> _PROMPT_:
In the quickstart guide, can you rewrite the paragraph beginning "Portal mode (recommended)" as a short bulleted list that keeps its main facts?

Quickstart

This is a guided tour of the public API. Every example assumes you are inside an async def and that pyisyox is installed.

Installation

pip install pyisyox

PyISYoX needs Python 3.11+ and connects to an eisy or Polisy controller running IoX 6.0.0+.

Pick an auth mode

The controller exposes two HTTP endpoints with different auth shapes and different feature sets. Pick once at construction time:

Portal mode (recommended) — port :443 with the my.universal-devices.com portal email and password. PyISYoX trades those credentials for a short-lived JWT (POST /api/login) and refreshes it automatically. The eisy validates the portal credentials and signs the JWT locally; there is no my.isy.io round-trip during steady-state operation. Unlocks the modern /api/* JSON endpoints (triggers AST, variable names, program metadata).

from pyisyox import PortalAuth
auth = PortalAuth("me@example.com", "portal-password")

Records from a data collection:
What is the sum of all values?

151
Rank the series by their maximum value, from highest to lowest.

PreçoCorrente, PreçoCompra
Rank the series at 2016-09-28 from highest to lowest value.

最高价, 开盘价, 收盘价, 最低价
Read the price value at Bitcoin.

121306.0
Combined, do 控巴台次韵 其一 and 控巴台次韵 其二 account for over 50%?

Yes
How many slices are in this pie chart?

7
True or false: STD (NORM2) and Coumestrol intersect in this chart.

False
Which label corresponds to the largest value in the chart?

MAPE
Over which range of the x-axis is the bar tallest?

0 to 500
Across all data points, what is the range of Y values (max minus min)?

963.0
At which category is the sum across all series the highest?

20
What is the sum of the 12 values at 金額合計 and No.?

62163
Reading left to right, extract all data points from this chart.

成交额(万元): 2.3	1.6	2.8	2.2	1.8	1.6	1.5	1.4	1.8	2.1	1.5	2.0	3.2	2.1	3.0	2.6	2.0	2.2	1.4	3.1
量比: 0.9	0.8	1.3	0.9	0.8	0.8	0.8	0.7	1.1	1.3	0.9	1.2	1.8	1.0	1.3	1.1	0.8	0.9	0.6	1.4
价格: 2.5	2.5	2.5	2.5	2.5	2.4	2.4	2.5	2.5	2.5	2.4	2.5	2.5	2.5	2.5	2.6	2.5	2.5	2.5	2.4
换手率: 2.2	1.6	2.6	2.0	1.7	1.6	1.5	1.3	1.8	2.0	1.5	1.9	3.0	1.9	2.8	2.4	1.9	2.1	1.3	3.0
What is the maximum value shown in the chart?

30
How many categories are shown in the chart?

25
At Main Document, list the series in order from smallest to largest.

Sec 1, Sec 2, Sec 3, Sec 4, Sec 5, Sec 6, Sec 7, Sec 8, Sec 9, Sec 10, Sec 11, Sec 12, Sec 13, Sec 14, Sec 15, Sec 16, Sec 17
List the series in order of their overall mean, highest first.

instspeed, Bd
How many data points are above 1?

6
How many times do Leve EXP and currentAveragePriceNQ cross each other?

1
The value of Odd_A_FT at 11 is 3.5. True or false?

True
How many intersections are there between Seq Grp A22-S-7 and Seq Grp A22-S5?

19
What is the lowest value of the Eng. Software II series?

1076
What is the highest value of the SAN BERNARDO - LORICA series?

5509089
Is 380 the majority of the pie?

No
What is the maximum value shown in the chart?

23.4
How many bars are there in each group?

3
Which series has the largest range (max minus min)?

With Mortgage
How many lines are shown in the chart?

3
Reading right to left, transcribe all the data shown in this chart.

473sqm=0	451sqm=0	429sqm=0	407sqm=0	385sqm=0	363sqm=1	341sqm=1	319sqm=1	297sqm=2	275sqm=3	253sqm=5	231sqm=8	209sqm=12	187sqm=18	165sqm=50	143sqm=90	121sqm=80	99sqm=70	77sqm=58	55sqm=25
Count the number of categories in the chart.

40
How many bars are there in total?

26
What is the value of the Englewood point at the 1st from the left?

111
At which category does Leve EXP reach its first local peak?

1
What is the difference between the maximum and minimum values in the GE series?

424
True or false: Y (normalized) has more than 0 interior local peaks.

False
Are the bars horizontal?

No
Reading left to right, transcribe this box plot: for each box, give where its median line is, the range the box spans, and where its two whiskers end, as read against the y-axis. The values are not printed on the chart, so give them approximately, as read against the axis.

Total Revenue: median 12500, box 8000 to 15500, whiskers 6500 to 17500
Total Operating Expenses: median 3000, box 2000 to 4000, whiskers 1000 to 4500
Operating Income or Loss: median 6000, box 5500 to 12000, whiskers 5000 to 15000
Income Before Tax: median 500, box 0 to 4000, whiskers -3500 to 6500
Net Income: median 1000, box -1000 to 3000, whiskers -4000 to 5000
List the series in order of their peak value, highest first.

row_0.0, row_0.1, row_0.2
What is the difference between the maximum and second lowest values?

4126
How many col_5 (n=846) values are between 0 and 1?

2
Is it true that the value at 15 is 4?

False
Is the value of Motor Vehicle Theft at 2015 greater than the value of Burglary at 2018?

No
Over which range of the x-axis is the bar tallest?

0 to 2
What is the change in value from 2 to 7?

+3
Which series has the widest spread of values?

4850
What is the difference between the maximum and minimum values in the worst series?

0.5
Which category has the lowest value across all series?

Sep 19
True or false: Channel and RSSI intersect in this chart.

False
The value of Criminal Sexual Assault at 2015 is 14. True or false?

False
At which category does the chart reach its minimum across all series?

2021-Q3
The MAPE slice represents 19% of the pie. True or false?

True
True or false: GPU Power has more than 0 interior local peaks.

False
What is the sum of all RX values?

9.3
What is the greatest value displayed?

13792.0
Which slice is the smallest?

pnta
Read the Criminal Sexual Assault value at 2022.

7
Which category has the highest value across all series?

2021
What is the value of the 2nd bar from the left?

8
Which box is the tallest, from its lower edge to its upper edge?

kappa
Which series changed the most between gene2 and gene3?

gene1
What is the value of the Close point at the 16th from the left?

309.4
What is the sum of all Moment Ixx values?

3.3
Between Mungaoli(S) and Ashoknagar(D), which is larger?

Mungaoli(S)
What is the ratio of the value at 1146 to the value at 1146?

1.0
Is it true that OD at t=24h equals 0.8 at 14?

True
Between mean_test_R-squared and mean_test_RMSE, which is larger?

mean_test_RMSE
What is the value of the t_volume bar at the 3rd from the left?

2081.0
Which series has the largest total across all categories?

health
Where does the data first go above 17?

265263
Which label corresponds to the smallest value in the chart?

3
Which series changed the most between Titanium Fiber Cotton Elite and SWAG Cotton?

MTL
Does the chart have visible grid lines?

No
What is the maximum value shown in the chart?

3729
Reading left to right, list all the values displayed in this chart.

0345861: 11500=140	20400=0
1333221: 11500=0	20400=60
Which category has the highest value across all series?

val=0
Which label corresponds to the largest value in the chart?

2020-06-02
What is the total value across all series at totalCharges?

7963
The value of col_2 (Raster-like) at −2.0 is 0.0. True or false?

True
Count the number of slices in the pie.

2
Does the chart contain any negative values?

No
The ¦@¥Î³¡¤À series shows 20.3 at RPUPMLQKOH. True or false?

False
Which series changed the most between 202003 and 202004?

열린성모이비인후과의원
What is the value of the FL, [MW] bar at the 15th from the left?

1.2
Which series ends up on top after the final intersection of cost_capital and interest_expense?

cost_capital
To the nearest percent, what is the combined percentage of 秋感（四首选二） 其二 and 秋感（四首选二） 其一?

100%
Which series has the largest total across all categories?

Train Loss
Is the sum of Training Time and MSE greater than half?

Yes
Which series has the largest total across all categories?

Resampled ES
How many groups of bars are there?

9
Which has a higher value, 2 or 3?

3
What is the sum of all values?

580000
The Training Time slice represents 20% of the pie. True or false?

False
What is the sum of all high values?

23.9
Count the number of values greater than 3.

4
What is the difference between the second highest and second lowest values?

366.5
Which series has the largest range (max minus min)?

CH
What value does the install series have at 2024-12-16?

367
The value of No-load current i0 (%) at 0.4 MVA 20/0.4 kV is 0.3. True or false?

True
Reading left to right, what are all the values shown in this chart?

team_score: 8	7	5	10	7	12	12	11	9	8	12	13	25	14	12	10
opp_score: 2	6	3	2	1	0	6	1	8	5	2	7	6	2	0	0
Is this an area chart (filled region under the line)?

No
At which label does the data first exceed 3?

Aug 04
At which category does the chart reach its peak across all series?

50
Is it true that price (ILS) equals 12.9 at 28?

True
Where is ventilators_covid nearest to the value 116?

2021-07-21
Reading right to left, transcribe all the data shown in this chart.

> _OUTPUT OF THE TASK_:
- Portal mode is the recommended mode. It uses port :443 with the my.universal-devices.com portal email and password.
- PyISYoX exchanges those credentials for a short-lived JWT (POST /api/login) and refreshes it automatically.
- The eisy validates the portal credentials and signs the JWT locally, so there is no my.isy.io round-trip during steady-state operation.
- It unlocks the modern /api/* JSON endpoints: triggers AST, variable names and program metadata.